Car, ni la science des médecins, – on en avait mandé de Montpellier et de Paris, – ni les prières, ni les messes, ni le vœu d’aller en pèlerinage à Lourdes, rien n’avait pu enrayer le terrible mal.
La veille, Linou était encore venue la voir. Elle ne se croyait pas si près de sa fin, la malheureuse enfant ; que dis-je ! Elle se persuadait qu’elle allait mieux, que la Vierge avait fait un miracle pour elle… Mais aussi, dès qu’elle pourrait se lever, comme elle courrait la remercier, à Lourdes même !… – Et puis, disait-elle à Sœur Marthe, – comme elle persistait à nommer Aline, – dès mon retour, nous nous occuperons de marier Cécile et François, n’est-ce pas ?… Avec papa, j’irai implorer votre frère de Fontfrège : il ne pourra pas nous refuser son consentement… Ensuite,… ensuite, je ne sais pas, Sœur Marthe… Peut-être je ferai comme vous, j’entrerai dans un couvent, puisqu’il y en a encore… Ou je me ferai garde-malades ; j’irai soigner nos petits soldats, au Maroc ou ailleurs… Et pourquoi n’irions-nous pas toutes deux ? Voulez-vous, Sœur Marthe ? Sœur Marthe ! Quel joli nom !… Si vous ne le reprenez pas, vous me le céderez, n’est-ce pas ?
Linou devait faire appel à toute la fermeté acquise au prix de 35 ans de vie religieuse et de beaucoup de veilles au lit des agonisants pour ne pas fondre en pleurs en écoutant dérouler de longs projets cette voix lointaine, qui semblait déjà venir de l’au-delà.
Quand elle quitta la chère petite, lui promettant de revenir bientôt, elle l’embrassa tendrement et lui dit : « Oui, mon enfant, oui, vous avez une excellente idée. Nous irons ensemble soigner nos soldats malades… et nous ne nous quitterons plus… »
Une heure après, le délire la prit ; et, à l’aube, – une aube d’avril, pleine de gazouillis d’oiseaux, – elle inclina sa tête sur l’épaule, avec le geste d’un pinson mettant la sienne sous l’aile pour dormir, et elle expira…
M. Vergnade, pauvre gros homme qu’on croyait peu sentimental, s’effondra sous le coup, devint une loque gémissante et pleurante.
Il fit faire à la morte des obsèques magnifiques et telles que le pays n’en avait jamais vu. L’Amicale parisienne des originaires de La Capelle et de La Garde avait offert récemment, nous l’avons dit, un corbillard commun aux deux paroisses : on s’en servit pour la première fois.

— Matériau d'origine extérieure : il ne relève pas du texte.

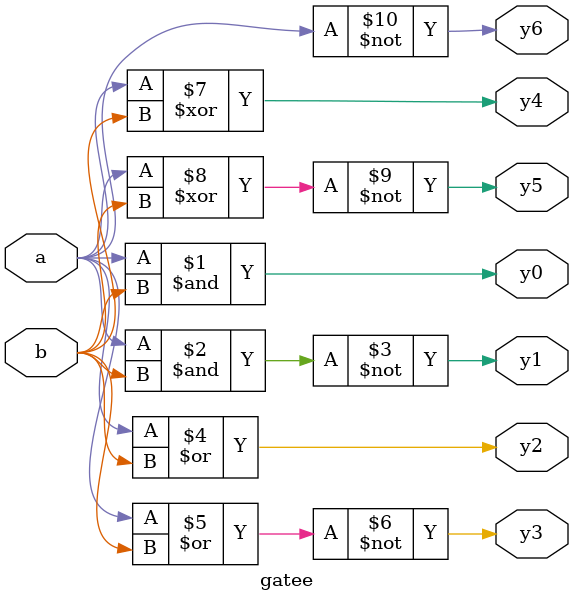
<source format=v>
`timescale 1ns / 1ps


module gatee(

    input a,
    input b,

    output y0,
    output y1,
    output y2,
    output y3,
    output y4,
    output y5,
    output y6

);
    //AND gate
    assign y0 = a & b;
    //NAND
    assign y1 = ~(a & b);
    //OR
    assign y2 = a | b;
    //NOR
    assign y3 = ~(a | b);
    //ExOR
    assign y4 = a ^ b;
    //ExNOR
    assign y5 = ~(a ^ b);
    //NOT
    assign y6 = ~a;

endmodule
</source>
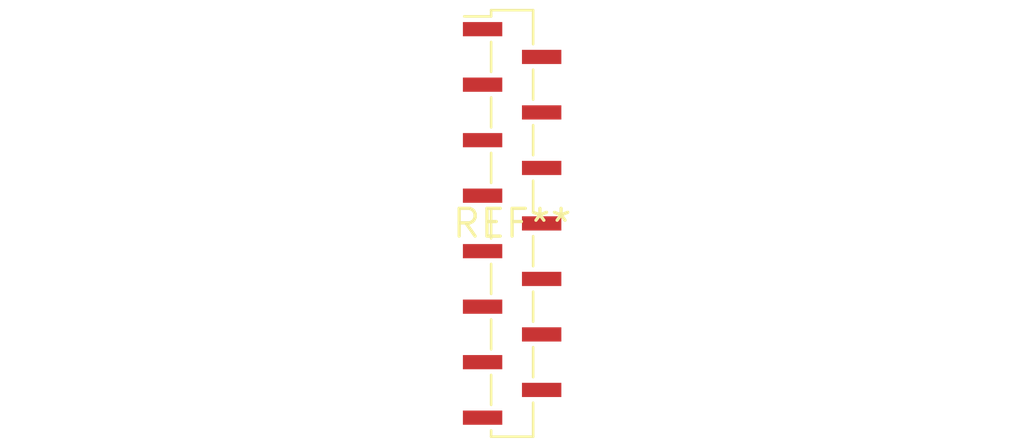
<source format=kicad_pcb>
(kicad_pcb (version 20240108) (generator pcbnew)

  (general
    (thickness 1.6)
  )

  (paper "A4")
  (layers
    (0 "F.Cu" signal)
    (31 "B.Cu" signal)
    (32 "B.Adhes" user "B.Adhesive")
    (33 "F.Adhes" user "F.Adhesive")
    (34 "B.Paste" user)
    (35 "F.Paste" user)
    (36 "B.SilkS" user "B.Silkscreen")
    (37 "F.SilkS" user "F.Silkscreen")
    (38 "B.Mask" user)
    (39 "F.Mask" user)
    (40 "Dwgs.User" user "User.Drawings")
    (41 "Cmts.User" user "User.Comments")
    (42 "Eco1.User" user "User.Eco1")
    (43 "Eco2.User" user "User.Eco2")
    (44 "Edge.Cuts" user)
    (45 "Margin" user)
    (46 "B.CrtYd" user "B.Courtyard")
    (47 "F.CrtYd" user "F.Courtyard")
    (48 "B.Fab" user)
    (49 "F.Fab" user)
    (50 "User.1" user)
    (51 "User.2" user)
    (52 "User.3" user)
    (53 "User.4" user)
    (54 "User.5" user)
    (55 "User.6" user)
    (56 "User.7" user)
    (57 "User.8" user)
    (58 "User.9" user)
  )

  (setup
    (pad_to_mask_clearance 0)
    (pcbplotparams
      (layerselection 0x00010fc_ffffffff)
      (plot_on_all_layers_selection 0x0000000_00000000)
      (disableapertmacros false)
      (usegerberextensions false)
      (usegerberattributes false)
      (usegerberadvancedattributes false)
      (creategerberjobfile false)
      (dashed_line_dash_ratio 12.000000)
      (dashed_line_gap_ratio 3.000000)
      (svgprecision 4)
      (plotframeref false)
      (viasonmask false)
      (mode 1)
      (useauxorigin false)
      (hpglpennumber 1)
      (hpglpenspeed 20)
      (hpglpendiameter 15.000000)
      (dxfpolygonmode false)
      (dxfimperialunits false)
      (dxfusepcbnewfont false)
      (psnegative false)
      (psa4output false)
      (plotreference false)
      (plotvalue false)
      (plotinvisibletext false)
      (sketchpadsonfab false)
      (subtractmaskfromsilk false)
      (outputformat 1)
      (mirror false)
      (drillshape 1)
      (scaleselection 1)
      (outputdirectory "")
    )
  )

  (net 0 "")

  (footprint "PinSocket_1x15_P1.27mm_Vertical_SMD_Pin1Left" (layer "F.Cu") (at 0 0))

)

</source>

Mlle Héloïse avait souscrit, six mois plus tôt, au cours d’un banquet suivi de bal, pour l’achat du char funèbre qui devait, si peu de temps après, porter sa frêle dépouille dans le petit enclos du Ségala où pointaient les premières pâquerettes.
François et Cécile, très sincèrement affligés, déposèrent sur la tombe toutes les jacinthes et toutes les anémones qu’ils avaient pu trouver dans les prés de la Durenque et les combes de Roupeyrac.